Ja hat er, nachdem ich ihm den Hinweis gegeben habe. Man muß den Leuten nicht immer drohen oder Absicht unterstellen. Er hat das Bike so geschenkt bekommen.


----------



## tomasius (7. Juni 2005)

da gebe ich dir recht !


----------



## janos (7. Juni 2005)

das ist ein focus rahmen
100% sicher die verstärkungen unter dem steuerohr, das steurohr selbs usw
hab das ding bei mir zuhause 

leider weiss ich den namen net aber der ist exakt gleich nur mit coolem aufkleber


----------



## Cordon (11. Juni 2005)

auserdem erkennt man das auch das cannondale nie die hintere strebe so gebaut hat


----------



## tomasius (28. August 2005)

* * * * * * * * *

:: Was erwartet wird ::
Setze die Forumsdiskussion über den Fahrradrahmen oben bitte im Anschluss an ihre letzte Zeile fort.

:: Bereitgestelltes Material ::
* * * * * * * * *

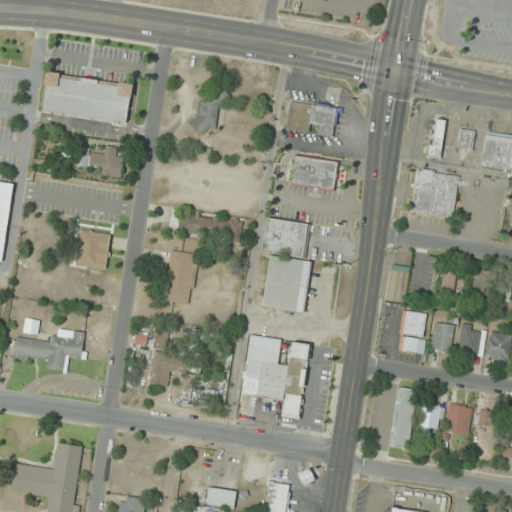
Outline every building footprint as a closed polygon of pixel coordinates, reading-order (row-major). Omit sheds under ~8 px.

* * * * * * * * *

:: Antwort zur Aufgabe ::
schon wieder . . . 

http://cgi.ebay.de/Cannondale-Super...35960897QQcategoryZ108717QQrdZ1QQcmdZViewItem


----------



## MTB-News.de




----------



## canny (29. August 2005)

Ich habe das gerade meinem Cannondale gezeigt und es hat sich denn Lack vom Rahmen geschüttelt.  
Auf sowas steht in Amiland die Todesstrafe    .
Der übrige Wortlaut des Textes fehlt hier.